Renshaw takes us through the six principles in six sections of the book. Each section is clearly set out with three chapter, and littered with heaps of real life stories and a takeaways box at the end of each chapter. I am not a person that reads a book cover to cover from the beginning. I like to bob around to what interests me. The clear structure to this book is helpful for this, and the book is succinct so easy to pick up and put down in this way. It reads a little like a series of blogs, which makes it very easily accessible.
There is no index however, which I found odd, and on occasion a little frustrating as I wanted to check in on topics across chapters. Without an index, it does feel like the reader is being encouraged to read cover to cover, which perhaps was the author’s intent as each chapter builds a fuller picture of the section.

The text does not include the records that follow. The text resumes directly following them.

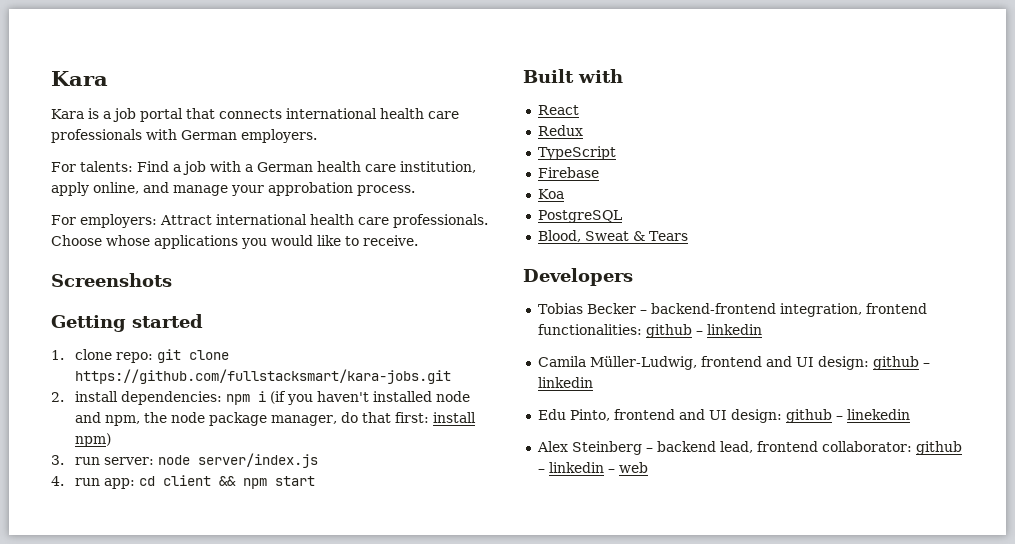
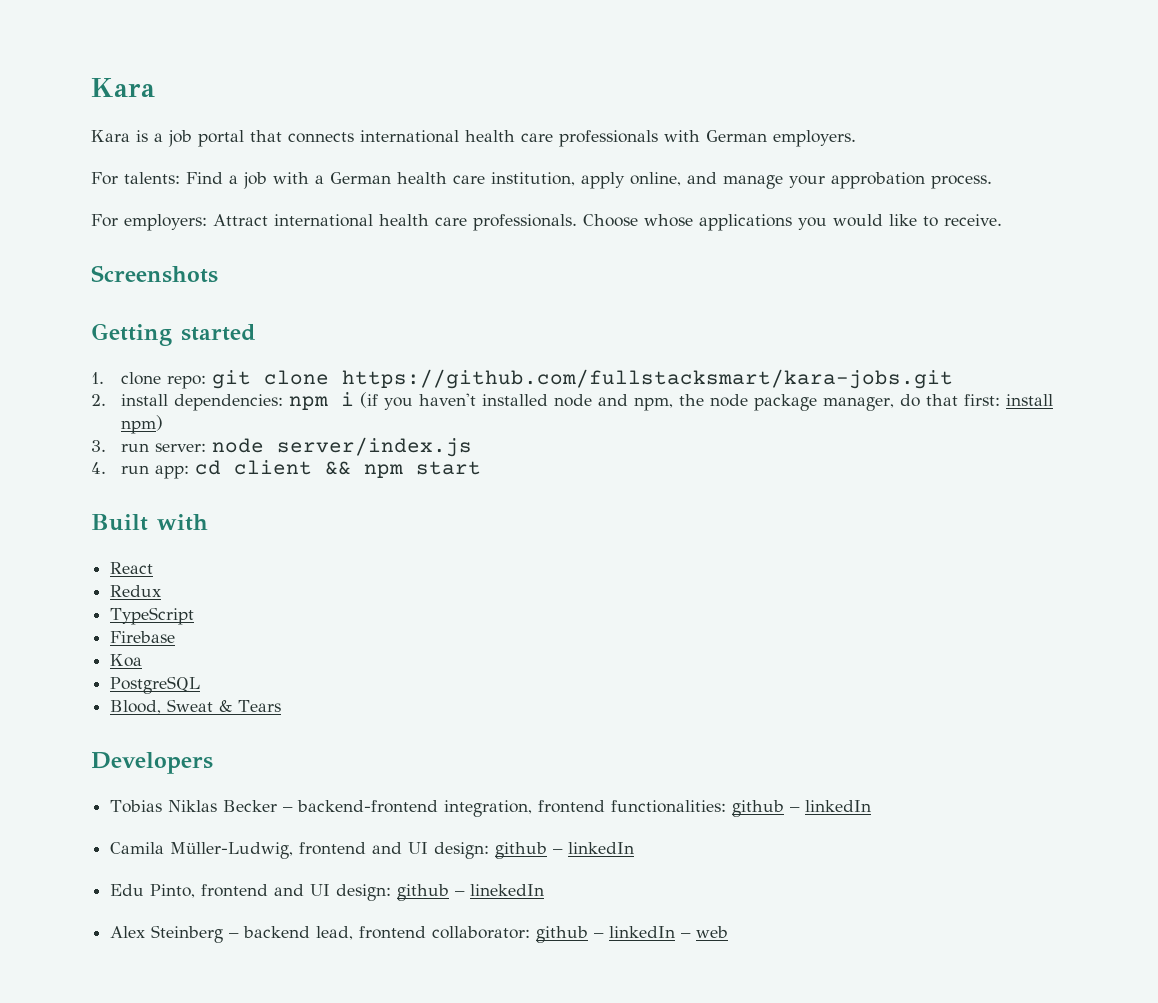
(583, 308) none -> [168,800,218,812] Niklas
[706,324,762,335] linkedin -> [805,800,872,812] linkedIn
[537,377,593,388] linkedin -> [568,842,635,854] linkedIn
[846,409,910,420] linekedin -> [470,884,545,896] linekedIn
[548,462,604,473] linkedin -> [609,926,676,938] linkedIn

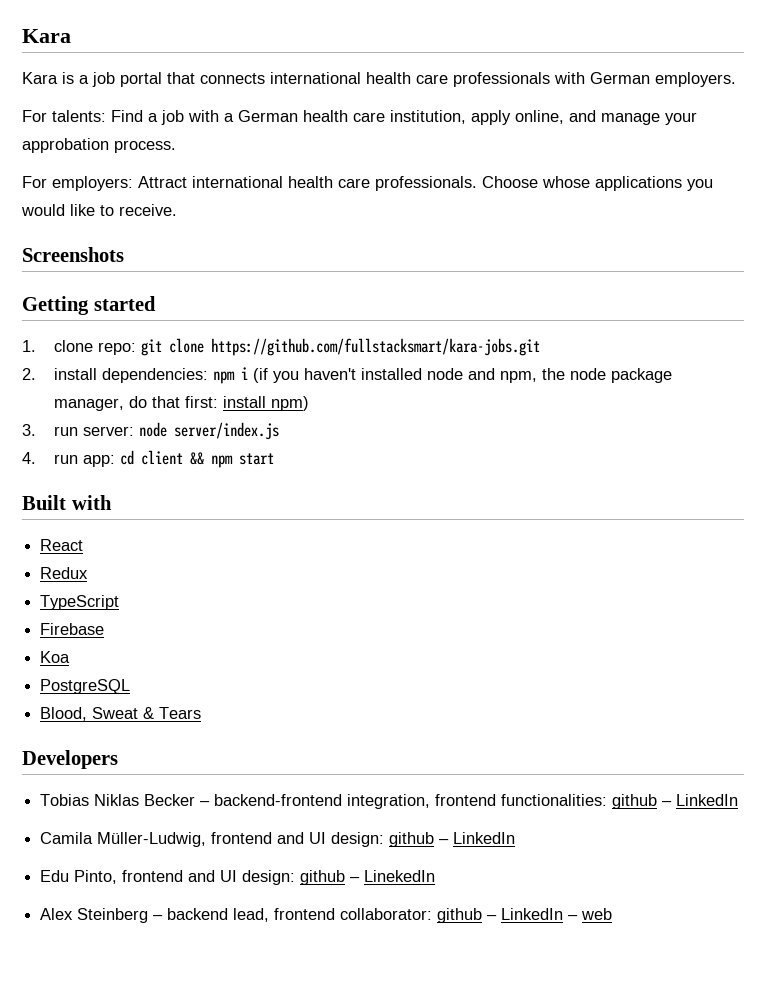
[805,800,872,812] linkedIn -> [676,794,739,806] LinkedIn
[568,842,635,854] linkedIn -> [453,832,516,844] LinkedIn
[470,884,545,896] linekedIn -> [364,870,436,882] LinekedIn
[609,926,676,938] linkedIn -> [501,908,564,920] LinkedIn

I was curious as to why the chapter entitled ‘Put purpose first’ was indeed the last chapter, however when you read from the beginning to that point it makes perfect sense being at the end. The structure leads you to this; you need to have put in the personal work to lead you to a place of readiness for the purposeful work encouraged by the book.
There is a lot of take in throughout this book; I found I needed to take it a section at a time and really put some personal thought into what I had read. I was particularly drawn to the chapter on ‘Accelerating growth’, as I work in learning and development so I was curious as to what the author would point us towards. It was disappointing, to be honest, to see nothing new there, but I guess this is not an L&D book, rather a self-help book. I was though particularly surprised to see an explanation of learning styles, given they have been debunked as nonsense years ago and have no integrity in the L&D world. To his credit, the author also talks of more credible theories in that chapter, such as Carol Dweck’s growth mindset and neural plasticity. However I felt this chapter let the book down for me and dinted my confidence in reading other theories in other chapters which may be discredited old ideas, even though they were new to me.
That said, there are so many worked examples, quotes from businesses and ideas stuffed into this book that you cannot help but be inspired. Applying the thinking to your own context is encouraged by reading all the stories the author shares. The book has a huge list of acknowledgements from the many case studies. There are suggested takeaways throughout. It really is an easily accessible text. A reminder in a fast paced world of leadership through change that we need to take a humble and people focused approach to our work, not a busy-ness approach. I can see this book being very popular with leaders; indeed there is something for everyone in this book.
Overall I do really like this book – the structure, the offer, the concepts. It all appears to be written with the reader in mind. It is a book full of humanity. The author concludes “… shifting my focus from ‘doing’ to ‘being’ has had the single biggest impact on the quality of my work and life.” You cannot argue that we could all do with more Being in our lives.